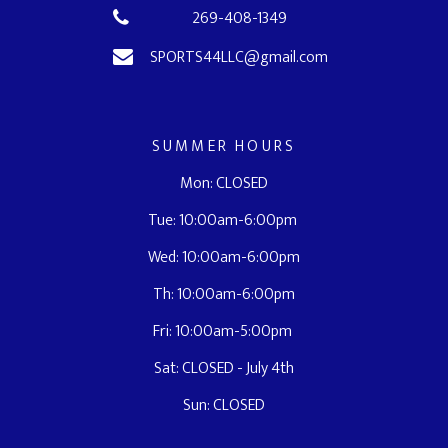
269-408-1349
SPORTS44LLC@gmail.com
SUMMER HOURS
Mon: CLOSED
Tue: 10:00am-6:00pm
Wed: 10:00am-6:00pm
Th: 10:00am-6:00pm
Fri: 10:00am-5:00pm
Sat: CLOSED - July 4th
Sun: CLOSED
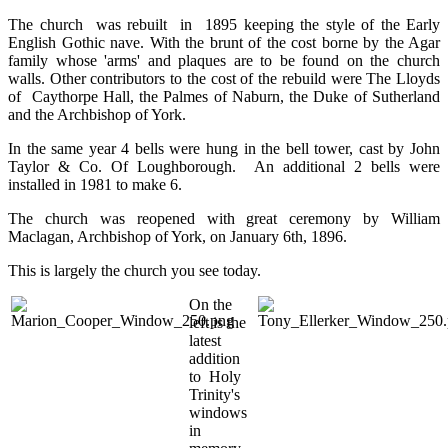
The church was rebuilt in 1895 keeping the style of the Early
English Gothic nave. With the brunt of the cost borne by the Agar
family whose 'arms' and plaques are to be found on the church
walls. Other contributors to the cost of the rebuild were The Lloyds
of Caythorpe Hall, the Palmes of Naburn, the Duke of Sutherland
and the Archbishop of York.
In the same year 4 bells were hung in the bell tower, cast by John
Taylor & Co. Of Loughborough. An additional 2 bells were
installed in 1981 to make 6.
The church was reopened with great ceremony by William
Maclagan, Archbishop of York, on January 6th, 1896.
This is largely the church you see today.
On the
left is the
latest
addition
to Holy
Trinity's
windows
in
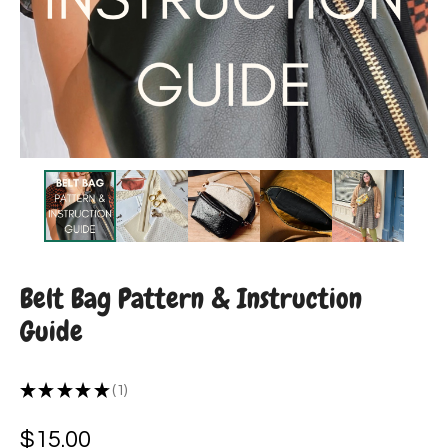
Belt Bag Pattern & Instruction
Guide
★
★
★
★
★
1
1
$
15.00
::::
PROBLEM TO WORK ON
The line containing "Fri: 10:00am-5:00pm" and all lines after it, through the last line of the records, should be returned exactly. Omit the pictures.

RESPONSE
Fri: 10:00am-5:00pm
Sat: CLOSED - July 4th
Sun: CLOSED
The church was rebuilt in 1895 keeping the style of the Early
English Gothic nave. With the brunt of the cost borne by the Agar
family whose 'arms' and plaques are to be found on the church
walls. Other contributors to the cost of the rebuild were The Lloyds
of Caythorpe Hall, the Palmes of Naburn, the Duke of Sutherland
and the Archbishop of York.
In the same year 4 bells were hung in the bell tower, cast by John
Taylor & Co. Of Loughborough. An additional 2 bells were
installed in 1981 to make 6.
The church was reopened with great ceremony by William
Maclagan, Archbishop of York, on January 6th, 1896.
This is largely the church you see today.
On the
left is the
latest
addition
to Holy
Trinity's
windows
in
Belt Bag Pattern & Instruction
Guide
★
★
★
★
★
1
1
$
15.00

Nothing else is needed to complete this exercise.